As for where I shop, my two go-to places as of late have been Armani and Express. But, at the same time, you can find some real gems in a thrift store while paying next to nothing.

CSEE: Have you ever used Chic Engine to find new clothes?

Of course. I am a big believer in using your own product. Someone who builds a product and does not use it themselves  likely does not understand the intimate details of the problem they are solving.

Furthermore, if you never use your product you cannot find its shortcomings and find ways to improve it. So yes, I use Chic Engine all the time.

CSEE: How is the iPhone application different from the website?

The iPhone app is essentially a mobile version of the website. In fact, I think the app is better than the website. Having the ability to snap a picture of a piece of clothing, whether it is someone walking past you on the street or in a retail store, and then immediately have similar search results is huge.

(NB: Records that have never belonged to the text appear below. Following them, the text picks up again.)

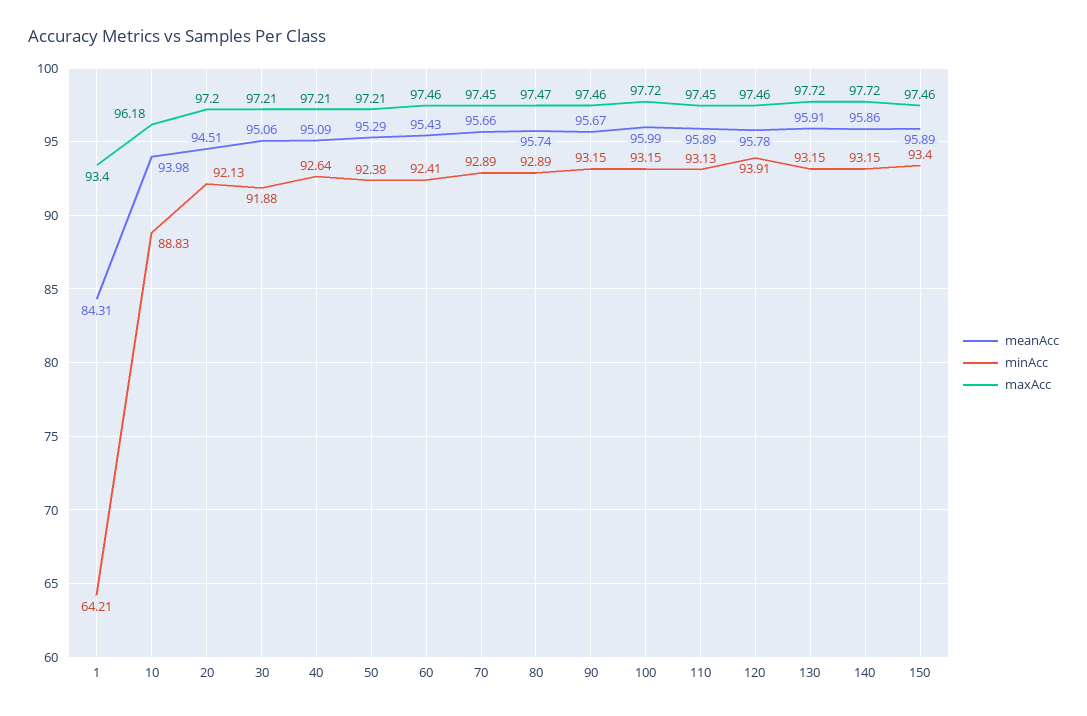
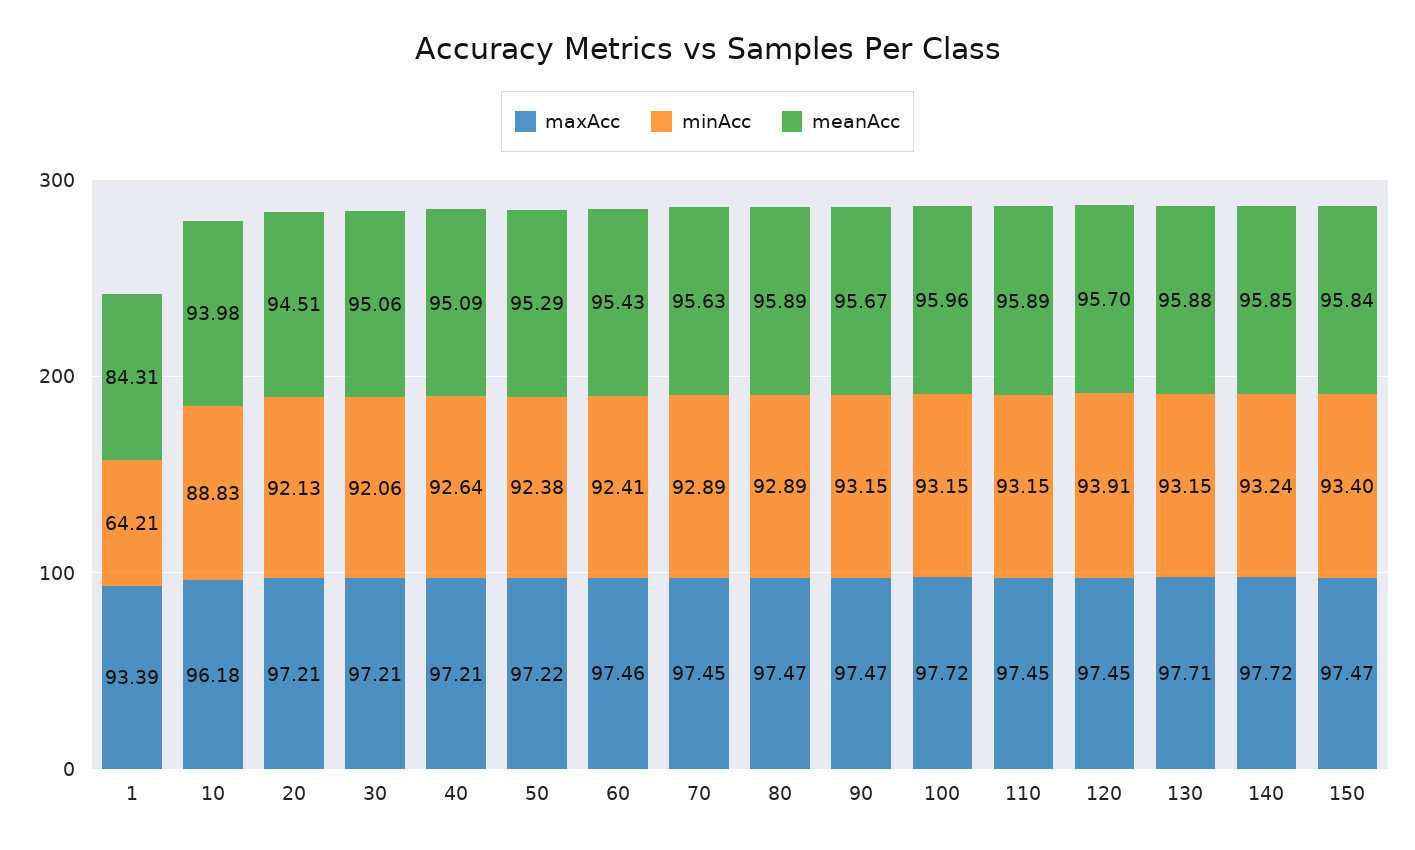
maxAcc, 1: 93.4 -> 93.39
maxAcc, 20: 97.2 -> 97.21
minAcc, 30: 91.88 -> 92.06
maxAcc, 50: 97.21 -> 97.22
meanAcc, 70: 95.66 -> 95.63
meanAcc, 80: 95.74 -> 95.89
maxAcc, 90: 97.46 -> 97.47
meanAcc, 100: 95.99 -> 95.96
minAcc, 110: 93.13 -> 93.15
meanAcc, 120: 95.78 -> 95.7
maxAcc, 120: 97.46 -> 97.45
meanAcc, 130: 95.91 -> 95.88
maxAcc, 130: 97.72 -> 97.71
meanAcc, 140: 95.86 -> 95.85
minAcc, 140: 93.15 -> 93.24
meanAcc, 150: 95.89 -> 95.84
maxAcc, 150: 97.46 -> 97.47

Using the iPhone app also relieves some of the user education related problems of the website. The average website user might not understand how to upload an image from their computer or copy and paste the URL of an image they like. The app solves all these problems because all they need to know how to do is take a photo. After the photo is taken, the app can handle the upload and return similar results.

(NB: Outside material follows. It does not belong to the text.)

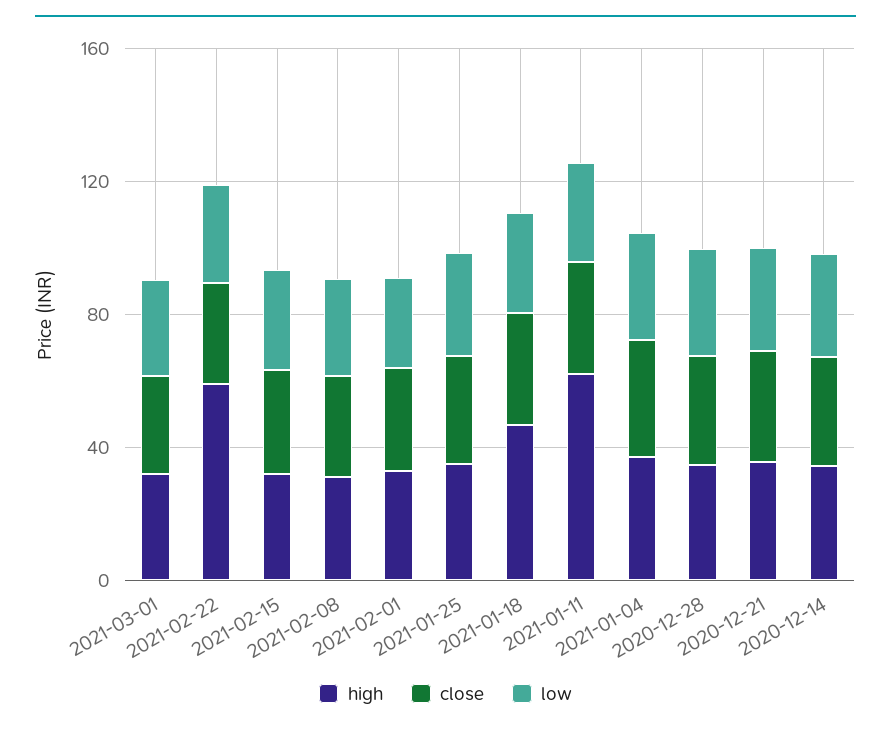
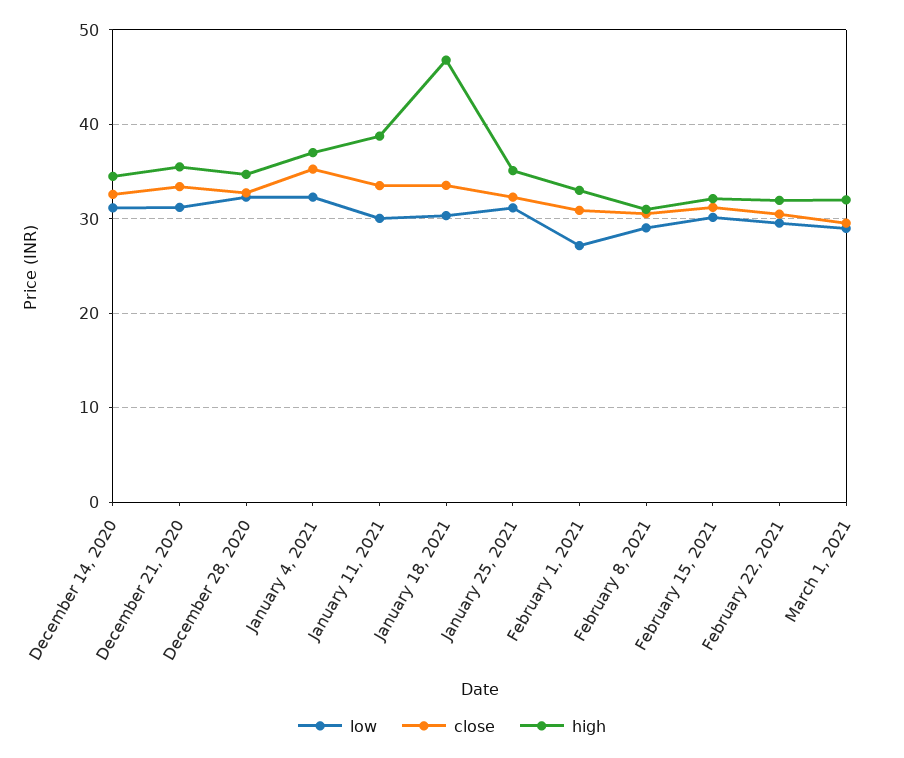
high, 2021-02-22: 60 -> 32
high, 2021-01-11: 60 -> 39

The iPhone app has been downloaded 400+ times at this point*, showing that people are interested in the product. I would also like to make a version for Android users. There is no reason why they should be left out.

CSEE: Do you have any upcoming plans for the website and app? What would your ideal product do?

We recently pushed an update online that allows user to create accounts and save their searches. With search engines such as Google and Bing, it is simple enough to reenter our search query whenever we want to see the results again, but when you are dealing with images, it is more tedious. This functionality is not included in the app, so we plan to update it so users can save their mobile searches for viewing at a later date. The next version of the app will also continue to improve on user-friendliness.

The ideal app would include as many stores as possible and it would learn from what the user uploads. It would be able to model the taste of the user, and then based on the model, it would return even more relevant search results.

At this point, Chic Engine has been online four months*. It has come a long way since it was first published online, but there are still a lot of challenging problems to overcome. Overall, I think it shows great promise and I love working on it.

*Adrian was interviewed in July 2012.